Kazan: A Brief (really brief) History

            Since I have decided to focus on Kazan as one area of my research, a little background history of the area is necessary. Kazan is the current capital of the Tatarstan Republic in the Russian Federation. Prior to this, Kazan was part of the Bulgar state, a powerful principality that in 922 converted to Islam. For the next several centuries, the Mongols overran Kazan, during their campaigns across Eastern and Central Europe. When the Mongols were driven out of the territory, the Muscovy princes slowly began to absorb Kazan into their territory, culminating with Ivan the Terrible’s complete capture of the city in the sixteenth century.

            Since that time Kazan and the ethnic Tatars of the region, have undergone a serious of repressive and progressive colonial policies.

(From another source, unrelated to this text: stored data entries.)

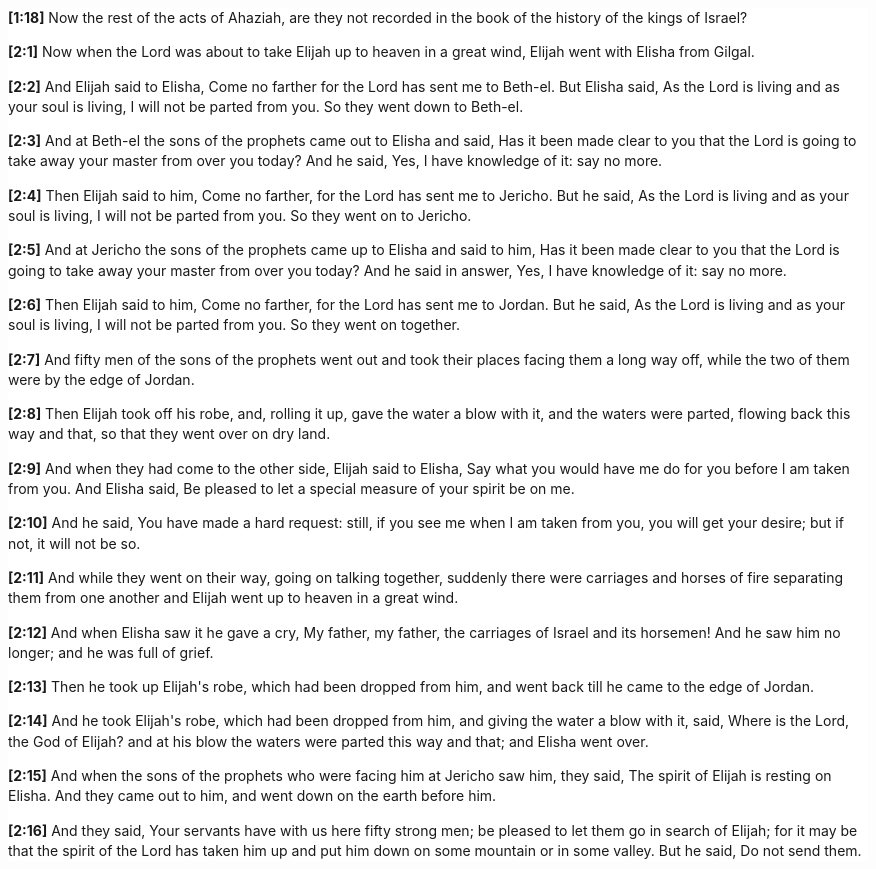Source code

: **[1:18]** Now the rest of the acts of Ahaziah, are they not recorded in the book of the history of the kings of Israel?

**[2:1]** Now when the Lord was about to take Elijah up to heaven in a great wind, Elijah went with Elisha from Gilgal.

**[2:2]** And Elijah said to Elisha, Come no farther for the Lord has sent me to Beth-el. But Elisha said, As the Lord is living and as your soul is living, I will not be parted from you. So they went down to Beth-el.

**[2:3]** And at Beth-el the sons of the prophets came out to Elisha and said, Has it been made clear to you that the Lord is going to take away your master from over you today? And he said, Yes, I have knowledge of it: say no more.

**[2:4]** Then Elijah said to him, Come no farther, for the Lord has sent me to Jericho. But he said, As the Lord is living and as your soul is living, I will not be parted from you. So they went on to Jericho.

**[2:5]** And at Jericho the sons of the prophets came up to Elisha and said to him, Has it been made clear to you that the Lord is going to take away your master from over you today? And he said in answer, Yes, I have knowledge of it: say no more.

**[2:6]** Then Elijah said to him, Come no farther, for the Lord has sent me to Jordan. But he said, As the Lord is living and as your soul is living, I will not be parted from you. So they went on together.

**[2:7]** And fifty men of the sons of the prophets went out and took their places facing them a long way off, while the two of them were by the edge of Jordan.

**[2:8]** Then Elijah took off his robe, and, rolling it up, gave the water a blow with it, and the waters were parted, flowing back this way and that, so that they went over on dry land.

**[2:9]** And when they had come to the other side, Elijah said to Elisha, Say what you would have me do for you before I am taken from you. And Elisha said, Be pleased to let a special measure of your spirit be on me.

**[2:10]** And he said, You have made a hard request: still, if you see me when I am taken from you, you will get your desire; but if not, it will not be so.

**[2:11]** And while they went on their way, going on talking together, suddenly there were carriages and horses of fire separating them from one another and Elijah went up to heaven in a great wind.

**[2:12]** And when Elisha saw it he gave a cry, My father, my father, the carriages of Israel and its horsemen! And he saw him no longer; and he was full of grief.

**[2:13]** Then he took up Elijah's robe, which had been dropped from him, and went back till he came to the edge of Jordan.

**[2:14]** And he took Elijah's robe, which had been dropped from him, and giving the water a blow with it, said, Where is the Lord, the God of Elijah? and at his blow the waters were parted this way and that; and Elisha went over.

**[2:15]** And when the sons of the prophets who were facing him at Jericho saw him, they said, The spirit of Elijah is resting on Elisha. And they came out to him, and went down on the earth before him.

**[2:16]** And they said, Your servants have with us here fifty strong men; be pleased to let them go in search of Elijah; for it may be that the spirit of the Lord has taken him up and put him down on some mountain or in some valley. But he said, Do not send them.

Many Tsars tried at first to forcefully convert the Islamic Tatars to Russian Orthodoxy. At times brutal measures were used to carry this out. It was not until Catherine the Great came to power that more progressive religious policies were enacted. In the Soviet period, however, any former religious freedom was replaced by official state atheism. These changing religious policies have created an interesting cultural identity in modern Kazan. While a large portion of the Tatar population still purports to be Muslim, many are nonpracticing.

            Even though the Kazan Tatars were one of the earliest ethnic groups to become part of the Russian Empire, they have managed to impressively preserve their cultural identity. Today, many Tatars still practice traditional customs, and the Tatar language is in wide use. The two official languages of the Tatarstan Republic are Tatar and Russian, and most signs in Kazan are in both languages. Of the Tatars whom I have met in Kazan, many are extremely proud of their cultural history, and will talk at great lengths about the accomplishments of the Kazan Tatars. I am hopeful that my research will provide an insight in to how such a strong national identity was able to exist after hundreds of years of Russian colonial rule.


            I still have not decided what other areas I would like to examine in my research, although I am leaning more towards Siberia and possibly the Caucasus. Both of these areas, as well as Kazan, are still parts of the Russian State, and it would be interesting to see the differences in colonization towards each area.